4. Finally, Scott contends he received ineffective assistance of counsel at trial. We have reviewed the errors alleging ineffective assistance and find them each meritless.

(a) Any claims with regard to trial counsel’s failure to complain about a fatal variance or a jury charge that “expanded” the indictment are decided adversely to Scott in Divisions 1 (b) and 2 (b), supra. It is well settled that the failure to make a meritless objection cannot be evidence of ineffective assistance. [11]

(b) Substantively without merit is Scott’s claim that trial counsel failed to secure a ruling on the admissibility of evidence that another person, “Barney Gunn,” rented the vehicle Scott was driving and was arrested subsequently for trafficking. Trial counsel desired to introduce such evidence, calling it “completely germane to the defense and . . . completely against the principles of justice not to let that matter come to light.” However, on the State’s pretrial motion, the trial court ruled out such evidence, which ruling is not challenged herein.

(c) We find no basis for objection to the State’s evidence that the traffic stop occurred in a high drug sale/crime area. Such evidence went to prove the trafficking offense.

(d) Likewise, we find no basis for an objection by trial counsel to the State’s closing argument decrying the destruction that crack cocaine has created in communities and in families. Notably, Scott’s current appellate counsel provides no legal basis for such objection, and trial counsel testified at the hearing on the motion for new trial that “it was a fair argument for the State to make.”

(e) The record shows that trial counsel adequately advised Scott with regard to his right to testify or remain silent, as did the trial court. Since the only rebuttal to the strength of the State’s case and the only method to put forward the “someone-else-did-it” defense was for Scott to testify, we cannot find error in trial counsel so advising Scott.

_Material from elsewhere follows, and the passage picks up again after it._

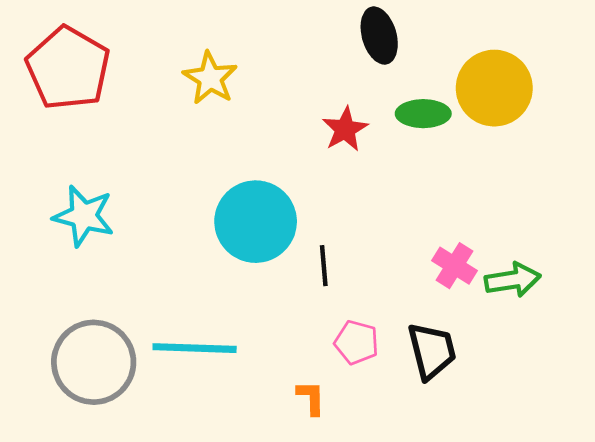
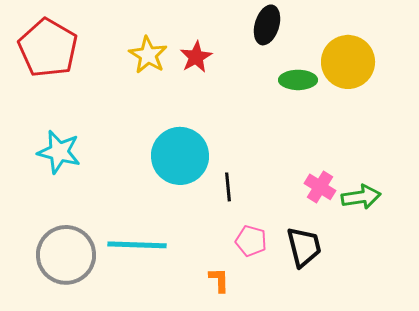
black ellipse: (379, 36) -> (267, 25), turned 33
red star: (345, 129) -> (196, 57), moved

The fact that Scott gratuitously testified during cross-examination that he never “did no crimes,” thereby permitting his criminal record to come into evidence in impeachment, does not[*732] reflect on the correctness of trial counsel’s initial advice. [12] We do not judge ineffective assistance of counsel claims in hindsight. [13]

Decided April 5, 2002. Ruth P. Marks, for appellant. Patrick H. Head, District Attorney, H. Maddox Kilgore, Amelia G. Pray, Assistant District Attorneys, for appellee.

Judgment affirmed.

Smith, P. J., and Ellington, J., concur.
2

Jackson v. State, 252 Ga. App. 16-17 (2) (555 SE2d 240) (2001).

3

Tolver v. State, 269 Ga. 530, 533 (5) (500 SE2d 563) (1998); Leggon v. State, 249 Ga. App. 467, 468 (2) (549 SE2d 137) (2001).

4

OCGA § 24-4-8; Barber v. State, 235 Ga. App. 170 (509 SE2d 93) (1998).

5

Kovacs v. State, 227 Ga. App. 870 (1) (490 SE2d 539) (1997).

7

Jackson v. Virginia, 443 U. S. 307 (99 SC 2781, 61 LE2d 560) (1979).

8

No person “shall drive any motor vehicle upon a highway in this state unless such person has a valid driver’s license.” OCGA § 40-5-20 (a).

10

Jackson v. Virginia, supra.

11

Hayes v. State, 262 Ga. 881, 884-885 (3) (c) (426 SE2d 886) (1993).

12

The trial court’s ruling with regard to the admissibility of Scott’s criminal record for impeachment purposes is not challenged herein.

13

Castleberry v. State, 274 Ga. 290, 294 (4) (553 SE2d 606) (2001).